Species range shifts in Neanderthals

Miss Keziah Conroy1, Professor Robert Foley1

1University of Cambridge, Cambridge, United Kingdom

Abstract:

Spatial information is a major element in palaeoanthropology, as fossils or archaeological site distributions reflect species or cultural extents and environmental relationships. However, most applications are descriptive, based solely on the fossil or archaeological record. Neo-ecologists have developed more formal models – species distribution models – that combine probabilistic parameters with distributions to provide a more robust and biologically meaningful estimates of distributions.

These models have great potential in the past. Where a neo-ecologist would use contemporary species occurrence records and environmental variables, along with future climate projections, a palaeoecologist could use fossil sites and palaeoclimate models to reconstruct past distributions.

This paper employs SDMs to explore distributions among hominins. Unlike Homo sapiens, our extinct relatives were unable to achieve a global distribution, and ultimately their ranges contracted to zero as they disappeared. Are the differences between H. sapiens and other hominins the result of different ecological tolerances, or differences in their use of these habitats? Did particular environmental conditions permit Homo sapiens to achieve a worldwide distribution? To what extent did environmental change contribute to the pattern of range shifts leading towards hominin extinctions?

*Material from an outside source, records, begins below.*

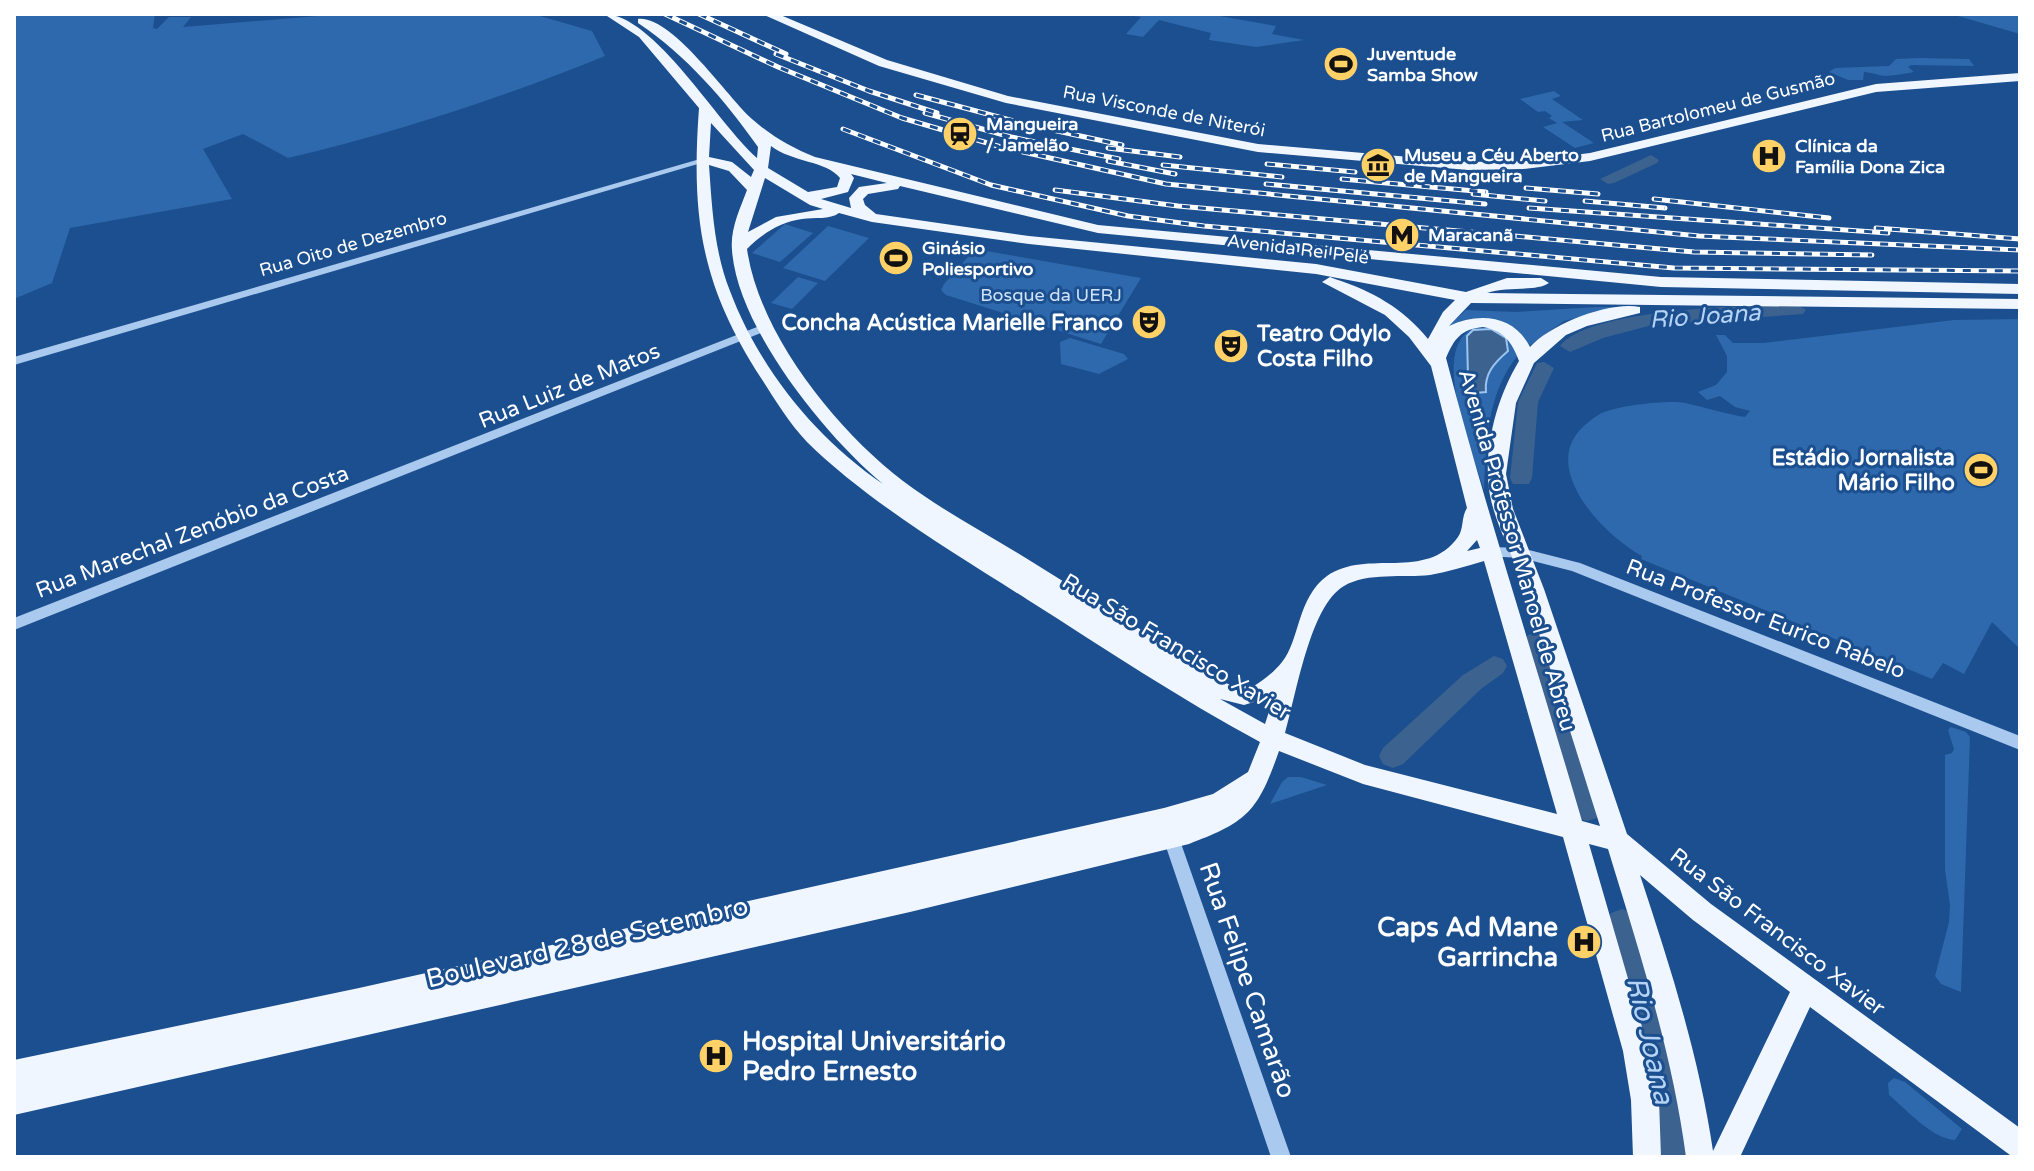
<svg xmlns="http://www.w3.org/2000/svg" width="2034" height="1171" font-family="'Varela Round',sans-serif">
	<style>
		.green { fill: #2e69ad }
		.water { fill: #3c6290; stroke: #9cc4f0; stroke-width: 2 }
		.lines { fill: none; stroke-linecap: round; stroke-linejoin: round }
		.river { fill: #3c6290; fill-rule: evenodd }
		.minor { fill: #a9c9ee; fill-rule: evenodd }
		.major { fill: #f0f6ff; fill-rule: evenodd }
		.rail-casing { stroke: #fff; stroke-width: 5 }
		.rail { stroke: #1b4f8f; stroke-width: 3; stroke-dasharray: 8; stroke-linecap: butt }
		.labels { text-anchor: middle; stroke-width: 6; stroke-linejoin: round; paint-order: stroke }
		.far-poi-label { font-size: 18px; font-weight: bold; fill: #fff; stroke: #1b4f8f; text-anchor: start }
		.far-street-label { font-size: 18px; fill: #fff; stroke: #1b4f8f }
		.far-park-label { font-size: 18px; fill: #cfe3fa; stroke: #1b4f8f }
		.poi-label { font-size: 22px; font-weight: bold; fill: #fff; stroke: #1b4f8f; text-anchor: end }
		.street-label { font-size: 22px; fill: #fff; stroke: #1b4f8f }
		.water-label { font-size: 24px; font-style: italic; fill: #b5d3f5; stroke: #1b4f8f }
		.near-poi-label { font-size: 26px; font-weight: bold; fill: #fff; stroke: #1b4f8f; text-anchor: end }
		.near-street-label { font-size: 26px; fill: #fff; stroke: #1b4f8f }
		.near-water-label { font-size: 28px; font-style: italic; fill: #b5d3f5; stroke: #1b4f8f }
	</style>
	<rect width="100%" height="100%" fill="#1b4f8f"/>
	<path class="green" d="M14 14H155L153 28 157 29 169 17H191L183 27 342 14H533L592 31 605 56C502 98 396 133 288 158L243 134 203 149 232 199 70 228 52 283 14 299Z
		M1120 14H1208L1276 26 1272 34 1304 40 1256 47 1209 40 1211 33 1159 20 1143 37 1126 34 1141 17Z
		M1949 14H2020V34L1951 14Z
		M1919 58 1969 59 1974 66 1911 65 1908 67 1914 72C1905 74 1895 75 1886 76 1879 76 1872 72 1864 72L1863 80H1848L1829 72 1835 68 1889 66 1896 59Z
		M1554 91 1561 96 1552 99 1583 120 1562 122 1594 143 1575 148 1543 127 1557 123 1549 118 1552 116 1545 111 1538 112 1520 99Z
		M785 224 813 233 780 262 752 253Z
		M828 226 869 238 825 281 783 268Z
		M975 249 1141 278 1101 344 946 295 941 290 944 284Z
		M798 277 818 283 792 309 771 303Z
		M1595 307H1620L1564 321 1529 346C1493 322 1489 310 1446 328L1466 310 1516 312Z
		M2020 319V649L1992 622 1964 674 1943 663 1932 679 1641 559 1642 556C1603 535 1537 466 1585 425 1593 418 1601 412 1611 410 1627 405 1669 400 1685 403 1705 407 1725 414 1745 417L1750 411 1735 407 1720 396 1707 400 1698 392 1716 385 1727 372V356L1716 335H1725L1733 343H1763L1954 320Z
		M1477 327 1505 332 1518 355C1487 393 1486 442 1484 490 1473 453 1426 344 1477 327Z
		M1070 338 1124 354 1128 359 1099 374 1061 364 1060 342Z
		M1951 727 1966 732 1970 737 1961 992 1941 984 1935 976 1949 922 1950 905 1945 870V755L1952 753 1954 749 1948 730Z
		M1288 777H1301L1327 785 1270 804 1282 782Z
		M1894 1078 1905 1082 1962 1129 1955 1140C1932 1139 1906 1109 1889 1095L1888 1083Z"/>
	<path class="water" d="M1491 329 1506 338 1508 351C1494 363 1484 374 1486 392L1475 393 1468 378 1467 336 1473 330Z"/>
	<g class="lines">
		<path class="river" d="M1651 155 1659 160 1657 163 1614 183 1608 184 1600 179Z
			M1796 304 1806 310 1803 314 1652 325 1603 338 1570 352 1560 346C1590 308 1747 306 1796 304Z
			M1544 362 1554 368 1538 402 1532 478 1529 484H1513L1510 478 1518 402 1537 363Z
			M1537 632 1546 635 1550 642 1601 809 1597 818 1587 821 1577 818 1573 809 1524 642 1528 635Z
			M1494 656 1503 659 1507 666 1503 673 1481 689 1403 764 1393 768 1383 764 1379 756 1383 748 1463 675Z
			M1622 909 1633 913 1637 923C1659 1000 1681 1077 1690 1157H1656L1643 1068 1607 923 1611 913Z"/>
		<path class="minor" d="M700 159 708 161 14 365V357Z
			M767 323 773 327 771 329 14 630V618Z
			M1491 547 1521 548 1580 563 2020 736V750L1572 571 1521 558 1486 556 1484 552 1486 548Z
			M1169 825 1175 827 1177 832 1291 1157H1271L1161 832 1163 827Z"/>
		<path class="major" d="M604 14C654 14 718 124 757 158L758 147C724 99 687 56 638 23V19C672 15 728 98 752 119 771 136 792 148 815 157L1098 225 1661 277 2020 284V294L1661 287 1098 233 900 186 898 189 868 194 863 199 865 205 876 214 1029 236 1316 264 1466 292 1507 278H1541L1549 283C1536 292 1506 286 1487 293L2020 299V309L1471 303 1449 326C1479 312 1514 315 1530 347 1551 324 1609 301 1640 307V313L1587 326 1566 335 1534 363 1516 403 1506 474 1513 509 1544 589 1627 834 1711 904 2020 1128V1157L2010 1155 1810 1007 1740 1157H1686C1672 1051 1639 951 1608 849L1589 844 1649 1051 1659 1100 1661 1157H1633L1631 1100 1623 1051 1563 837 1363 784 1279 751C1258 811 1248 822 1189 844L910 912 14 1115V1060L359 988 1164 808 1213 794 1248 772 1260 742C1180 699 1104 648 1028 600 956 554 868 502 807 442 789 423 775 400 761 378 701 285 691 218 699 108L639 37ZM711 123 754 170 751 177 732 162 709 157ZM771 146C791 162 827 161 840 178L837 187 808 192 768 168ZM709 165 729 171 747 190C740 209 730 229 732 250 737 327 825 436 883 484 815 438 759 368 730 291 714 251 712 207 709 165ZM851 174 887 183 859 187 849 198 851 208 821 199 848 192 854 178ZM765 178 810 205 823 209 776 217 748 232ZM839 213 872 222 1029 244 1316 274 1455 300 1443 312 1428 339C1403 308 1372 291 1335 279L1330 277 1322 282 1385 315 1409 337 1431 366 1467 508C1461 517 1464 529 1458 537 1426 582 1367 548 1327 576 1297 598 1300 640 1282 662 1275 671 1264 680 1254 686L1228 684C1164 644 1100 604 1037 565 993 537 944 512 903 481 836 430 759 334 747 249 762 234 780 222 802 219 814 217 830 220 839 213ZM1483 327C1504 331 1512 342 1519 361 1499 394 1486 438 1488 478 1489 513 1510 548 1522 582 1549 663 1574 744 1600 826L1582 821C1537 667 1487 514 1446 358 1454 339 1461 329 1483 327ZM1477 540 1480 548 1467 551ZM1484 561 1557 814 1365 765 1285 733C1296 696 1310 605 1344 586 1367 572 1404 578 1430 575 1448 572 1466 566 1484 561ZM1274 696 1265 724 1220 699 1244 705ZM1640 875 1693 920 1790 992 1713 1151C1699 1056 1670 966 1640 875Z
			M762 14H778L887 60 1008 96 1258 144 1468 162 1523 161 1590 153 1876 84 2020 73V81L1876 92 1590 161 1523 169 1468 170 1258 152 1006 103 879 66Z"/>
		<defs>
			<path id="rail" d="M665 14 778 67 902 118 1001 147 1166 184 1699 236 2020 250
				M699 14 786 54
				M776 54 869 91 937 113
				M916 95 1025 124 1122 145
				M925 113 1011 137 1119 159
				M843 129 991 185 1128 216 1204 226 1674 268 2020 271
				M1108 148 1180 157
				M1108 161 1175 174
				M1267 164 1355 172
				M1163 165 1282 177
				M1342 179 1486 192
				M1266 184 1485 204
				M1526 188 1598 194
				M1055 190 1178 206 1694 252 1872 255
				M1473 194 1545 201
				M1654 199 1829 218
				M1585 201 1665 208
				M1529 208 1888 233
				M1876 228 2020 239"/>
		</defs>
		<use href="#rail" class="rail-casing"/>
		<use href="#rail" class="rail"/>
	</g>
	<defs>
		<symbol id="stadium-disc" viewBox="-11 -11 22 22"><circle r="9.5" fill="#ffd166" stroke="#1b4f8f"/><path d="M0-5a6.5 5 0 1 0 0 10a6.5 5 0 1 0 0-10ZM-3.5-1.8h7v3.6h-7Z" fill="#111"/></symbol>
		<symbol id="station-disc" viewBox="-11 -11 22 22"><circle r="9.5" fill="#ffd166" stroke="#1b4f8f"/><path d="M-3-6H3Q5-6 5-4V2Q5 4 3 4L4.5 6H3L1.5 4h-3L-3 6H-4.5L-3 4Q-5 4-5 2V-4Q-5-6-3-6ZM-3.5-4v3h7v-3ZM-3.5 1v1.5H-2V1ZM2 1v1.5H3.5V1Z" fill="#111"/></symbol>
		<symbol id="hospital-disc" viewBox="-11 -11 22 22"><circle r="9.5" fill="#ffd166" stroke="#1b4f8f"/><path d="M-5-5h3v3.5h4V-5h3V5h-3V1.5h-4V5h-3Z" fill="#111"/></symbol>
		<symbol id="museum-disc" viewBox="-11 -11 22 22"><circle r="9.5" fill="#ffd166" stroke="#1b4f8f"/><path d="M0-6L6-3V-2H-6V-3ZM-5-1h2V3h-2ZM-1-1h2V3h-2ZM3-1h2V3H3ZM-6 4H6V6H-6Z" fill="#111"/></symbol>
		<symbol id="metro-disc" viewBox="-11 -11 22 22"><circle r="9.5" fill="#ffd166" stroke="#1b4f8f"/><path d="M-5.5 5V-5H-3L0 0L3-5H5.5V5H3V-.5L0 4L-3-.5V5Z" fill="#111"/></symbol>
		<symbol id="theatre-disc" viewBox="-11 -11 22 22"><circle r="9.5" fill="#ffd166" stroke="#1b4f8f"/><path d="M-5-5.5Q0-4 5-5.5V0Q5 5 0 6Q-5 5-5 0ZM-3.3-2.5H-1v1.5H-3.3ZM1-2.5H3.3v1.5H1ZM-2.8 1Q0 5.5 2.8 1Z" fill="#111"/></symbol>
	</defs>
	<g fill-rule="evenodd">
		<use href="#stadium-disc" x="1321" y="44" width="40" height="40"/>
		<use href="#station-disc" x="940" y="114" width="40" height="40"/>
		<use href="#hospital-disc" x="1749" y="136" width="40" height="40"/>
		<use href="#museum-disc" x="1358" y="145" width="40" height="40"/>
		<use href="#metro-disc" x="1382" y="215" width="40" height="40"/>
		<use href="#stadium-disc" x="876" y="238" width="40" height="40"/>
		<use href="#theatre-disc" x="1129" y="302" width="40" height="40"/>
		<use href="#theatre-disc" x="1211" y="326" width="40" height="40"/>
		<use href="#stadium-disc" x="1961" y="450" width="40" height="40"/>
		<use href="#hospital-disc" x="1564" y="922" width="40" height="40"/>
		<use href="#hospital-disc" x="696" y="1036" width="40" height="40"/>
	</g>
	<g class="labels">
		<g class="far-poi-label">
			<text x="1367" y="60">Juventude<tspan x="1367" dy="21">Samba Show</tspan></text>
			<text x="986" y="130">Mangueira<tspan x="986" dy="21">/ Jamelão</tspan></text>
			<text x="1795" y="152">Clínica da<tspan x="1795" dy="21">Família Dona Zica</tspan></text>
			<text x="1404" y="161">Museu a Céu Aberto<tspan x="1404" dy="21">de Mangueira</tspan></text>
			<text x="1428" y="241">Maracanã</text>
			<text x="922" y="254">Ginásio<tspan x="922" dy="21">Poliesportivo</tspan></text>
		</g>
		<g class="far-street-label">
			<text transform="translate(1718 107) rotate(-14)" y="6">Rua Bartolomeu de Gusmão</text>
			<text transform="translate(1164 111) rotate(11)" y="6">Rua Visconde de Niterói</text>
			<text transform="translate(353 244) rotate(-16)" y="6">Rua Oito de Dezembro</text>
			<text transform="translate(1298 249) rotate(7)" y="6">Avenida Rei Pelé</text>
		</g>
		<g class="far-park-label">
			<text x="1051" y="301">Bosque da UERJ</text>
		</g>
		<g class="poi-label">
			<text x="1123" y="330">Concha Acústica Marielle Franco</text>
			<text x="1257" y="341" text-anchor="start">Teatro Odylo<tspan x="1257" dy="25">Costa Filho</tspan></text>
			<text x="1955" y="465">Estádio Jornalista<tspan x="1955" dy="25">Mário Filho</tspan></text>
		</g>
		<g class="street-label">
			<text transform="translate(569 385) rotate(-22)" y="8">Rua Luiz de Matos</text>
			<text transform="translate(192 531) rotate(-21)" y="8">Rua Marechal Zenóbio da Costa</text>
			<text transform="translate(1518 550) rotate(74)" y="8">Avenida Professor Manoel de Abreu</text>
			<text transform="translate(1766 618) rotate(21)" y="8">Rua Professor Eurico Rabelo</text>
			<text transform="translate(1177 646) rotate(31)" y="8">Rua São Francisco Xavier</text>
			<text transform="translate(1778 931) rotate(37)" y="8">Rua São Francisco Xavier</text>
		</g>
		<g class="water-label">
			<text transform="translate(1705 316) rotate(-4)" y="8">Rio Joana</text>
		</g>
		<g class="near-poi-label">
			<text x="1558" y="936">Caps Ad Mane<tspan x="1558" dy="30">Garrincha</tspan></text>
			<text x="742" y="1050" text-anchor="start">Hospital Universitário<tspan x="742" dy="30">Pedro Ernesto</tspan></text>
		</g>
		<g class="near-street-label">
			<text transform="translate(587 942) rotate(-13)" y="9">Boulevard 28 de Setembro</text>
			<text transform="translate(1248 980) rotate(71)" y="9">Rua Felipe Camarão</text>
		</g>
		<g class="near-water-label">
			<text transform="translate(1651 1040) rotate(77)" y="10">Rio Joana</text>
		</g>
	</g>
	<rect width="2034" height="1171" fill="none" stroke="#ffffff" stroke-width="32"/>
</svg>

To investigate these issues we present a complete, time-sliced record of Neanderthal fossil sites (n = 235) alongside their palaeoenvironmental context, derived from palaeoclimate modelling. The available GIS methods are used to define environmental controls fossil distributions. Models are constructed for range sizes and boundaries during cold and warm periods, and used to track the distance and directionality of range shifts and their environmental context.


Biography:

Keziah Conroy is a PhD student at the Leverhulme Centre for Human Evolutionary Studies at the University of Cambridge. Her PhD is focused on species range shifts in extinct hominins, using methods developed primarily for conservationists, to model and reconstruct the environmental controls on hominin species ranges and extinctions.